If I had a "proof generation" program, it would spit out numbers for which factors are needed. These would mostly not exceed 125 digits and would be great choices - but I don't have that program. Until that time, I see four tasks that might meet your needs.

1. You could pick up (19^233-1)/18 from the most wanted list. There are several smaller roadblocks, but this one needs more ECM curves at B1=11M, which fits into your time-per-curve limit. A factor would be useful even if we don't find factors for the smaller roadblocks because we will eventually create special case arguments for those that we don't factor.

2. Most of the numbers in the "More Wanted" ECM Server have no known factors. Many of these are eventual roadblocks because they are capstones of factor chains with no known additional factors. These limits are mostly far beyond the limits of the Most Wanted numbers, though.

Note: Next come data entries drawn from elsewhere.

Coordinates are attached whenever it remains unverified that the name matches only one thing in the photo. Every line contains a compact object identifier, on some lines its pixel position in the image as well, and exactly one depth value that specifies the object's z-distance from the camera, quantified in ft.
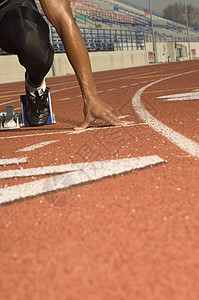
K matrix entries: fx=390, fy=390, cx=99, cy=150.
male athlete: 9.18
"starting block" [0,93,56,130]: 12.55
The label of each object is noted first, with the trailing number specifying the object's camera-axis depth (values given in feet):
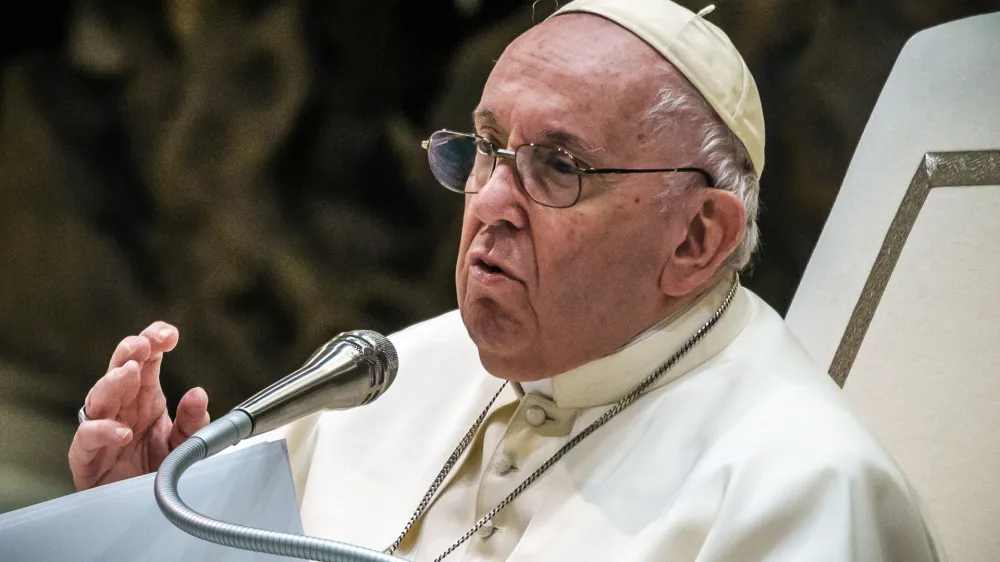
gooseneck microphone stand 23.57
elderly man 24.09
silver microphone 23.89
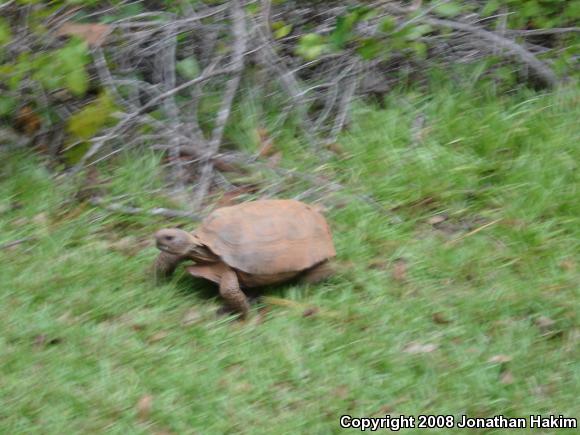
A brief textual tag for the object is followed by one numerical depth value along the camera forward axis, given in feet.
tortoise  31.24
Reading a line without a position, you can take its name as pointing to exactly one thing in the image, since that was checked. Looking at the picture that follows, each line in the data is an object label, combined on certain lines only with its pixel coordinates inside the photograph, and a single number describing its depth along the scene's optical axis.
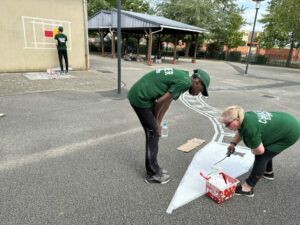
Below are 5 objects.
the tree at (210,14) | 31.58
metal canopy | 18.09
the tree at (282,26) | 20.89
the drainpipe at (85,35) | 12.15
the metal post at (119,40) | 7.18
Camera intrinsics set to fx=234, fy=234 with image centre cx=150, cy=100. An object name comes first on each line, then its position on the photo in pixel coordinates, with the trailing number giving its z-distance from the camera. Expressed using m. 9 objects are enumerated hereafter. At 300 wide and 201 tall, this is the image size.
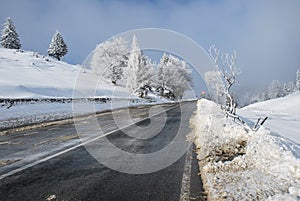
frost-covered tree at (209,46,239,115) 12.86
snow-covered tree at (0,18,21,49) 63.22
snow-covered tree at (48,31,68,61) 72.56
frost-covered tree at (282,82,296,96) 106.88
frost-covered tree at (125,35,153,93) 52.28
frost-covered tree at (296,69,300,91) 90.14
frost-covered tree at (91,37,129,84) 59.66
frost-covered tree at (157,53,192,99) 74.31
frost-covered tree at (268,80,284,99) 112.94
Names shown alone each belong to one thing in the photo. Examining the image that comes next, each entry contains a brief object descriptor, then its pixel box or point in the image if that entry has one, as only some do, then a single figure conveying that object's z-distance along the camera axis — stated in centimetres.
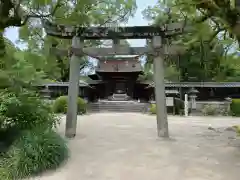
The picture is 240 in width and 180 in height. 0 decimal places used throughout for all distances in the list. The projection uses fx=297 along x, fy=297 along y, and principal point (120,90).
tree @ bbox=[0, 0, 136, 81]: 744
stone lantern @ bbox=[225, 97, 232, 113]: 2616
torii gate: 1002
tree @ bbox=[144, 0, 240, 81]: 1012
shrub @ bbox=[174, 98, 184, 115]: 2567
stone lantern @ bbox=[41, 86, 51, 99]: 2987
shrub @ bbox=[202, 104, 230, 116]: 2573
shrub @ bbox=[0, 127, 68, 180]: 594
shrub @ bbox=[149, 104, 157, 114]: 2562
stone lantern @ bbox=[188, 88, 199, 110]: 2713
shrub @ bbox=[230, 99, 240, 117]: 2561
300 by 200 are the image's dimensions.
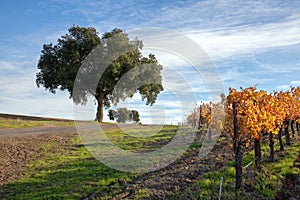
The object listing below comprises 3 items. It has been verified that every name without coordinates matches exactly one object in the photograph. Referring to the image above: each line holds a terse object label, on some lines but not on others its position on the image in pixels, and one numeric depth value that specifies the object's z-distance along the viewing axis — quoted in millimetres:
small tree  48344
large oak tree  37219
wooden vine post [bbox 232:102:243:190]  10123
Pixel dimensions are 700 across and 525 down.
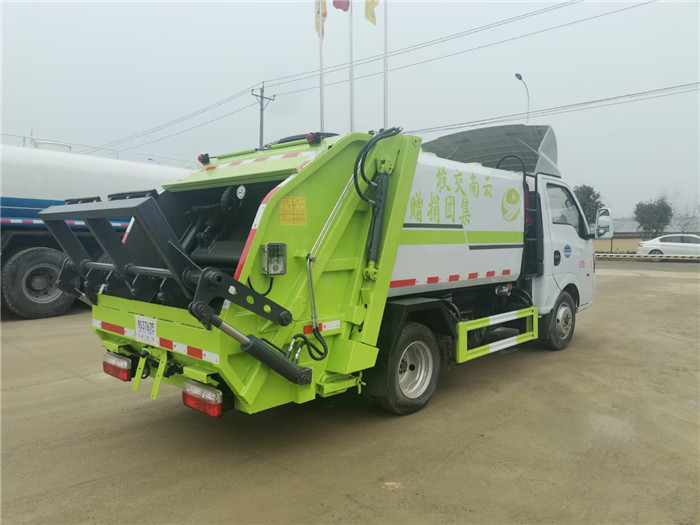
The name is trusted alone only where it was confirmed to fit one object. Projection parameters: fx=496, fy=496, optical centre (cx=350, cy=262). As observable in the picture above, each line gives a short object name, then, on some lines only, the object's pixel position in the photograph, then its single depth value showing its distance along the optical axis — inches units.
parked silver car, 1027.9
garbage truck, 129.6
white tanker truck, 370.0
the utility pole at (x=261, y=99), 1187.3
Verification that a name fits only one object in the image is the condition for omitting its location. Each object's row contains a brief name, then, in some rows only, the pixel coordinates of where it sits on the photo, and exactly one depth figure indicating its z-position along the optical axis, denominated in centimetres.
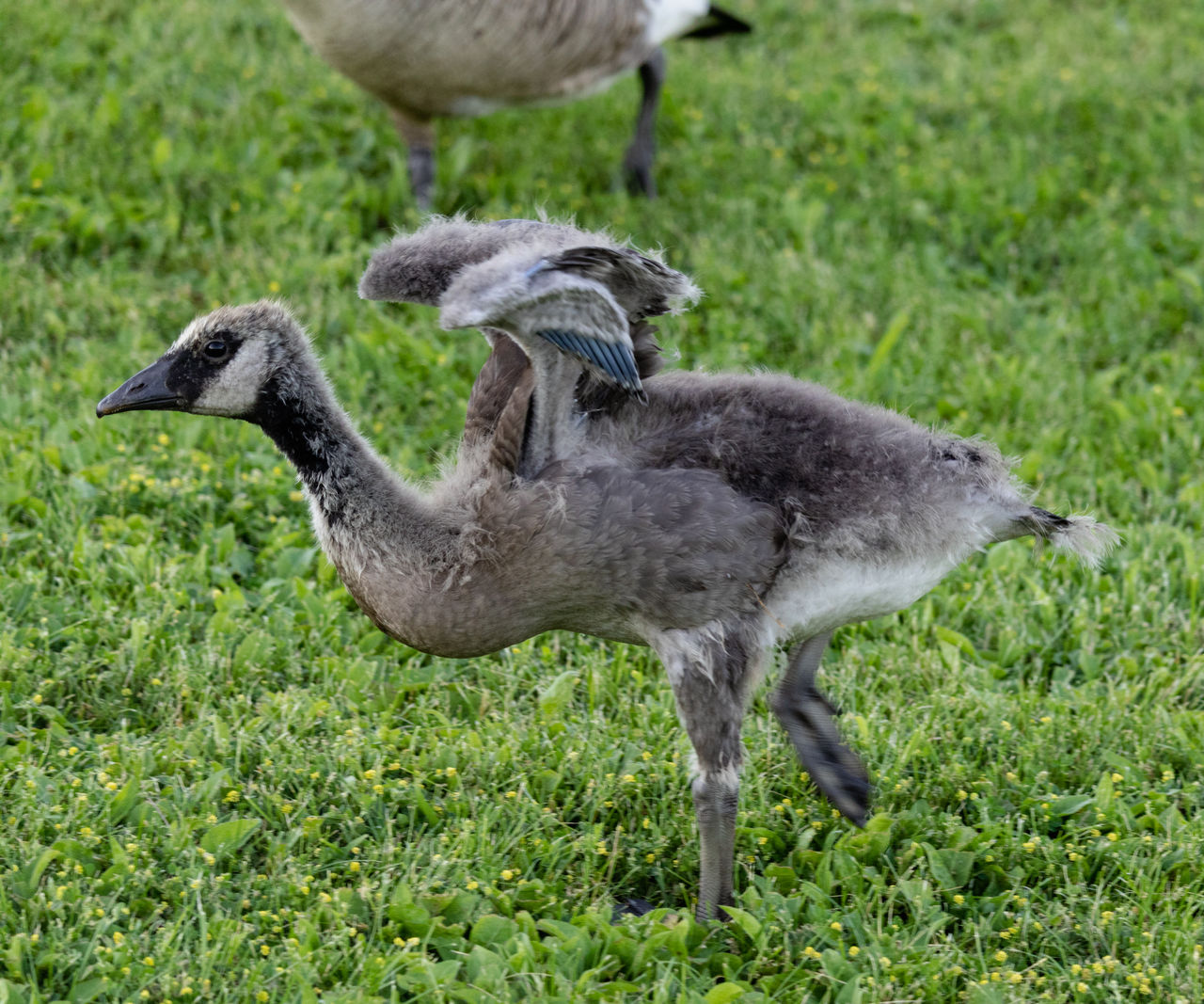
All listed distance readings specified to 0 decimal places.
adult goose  1354
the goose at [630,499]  765
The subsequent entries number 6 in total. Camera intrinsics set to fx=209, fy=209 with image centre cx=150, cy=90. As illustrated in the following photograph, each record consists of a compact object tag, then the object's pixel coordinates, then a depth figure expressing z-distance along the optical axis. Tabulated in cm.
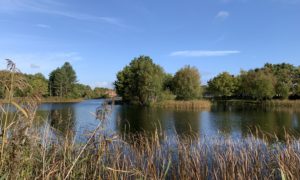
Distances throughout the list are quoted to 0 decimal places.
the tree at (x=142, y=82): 3776
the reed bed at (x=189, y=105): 3117
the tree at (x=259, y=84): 4029
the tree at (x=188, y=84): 3706
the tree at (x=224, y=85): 4802
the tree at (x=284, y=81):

3. You could pick your personal "base" prime "p" and look for factors of (p^q-1)/(p-1) for primes "q" for as far as you have interest and stamina. Enough of these factors would make it possible to construct a proof that any OPN divisible by "p" must exceed 10^n. These lemmas get piled together in proving any OPN must exceed 10^n. There are some bases that have been used by other OPN researchers that have not received a lot of attention yet.

4. I have many composites between 80 and 140 digits that are not really necessary, but are small enough to be easily factored with GNFS or SNFS. Most of these numbers, especially above 100 digits or so, should have more ecm work done first. You could undertake the "qualification" of these numbers, with the unfactored ones graduating to the "composites" page for NFS factorization.

Let me know if any of these choices are attractive.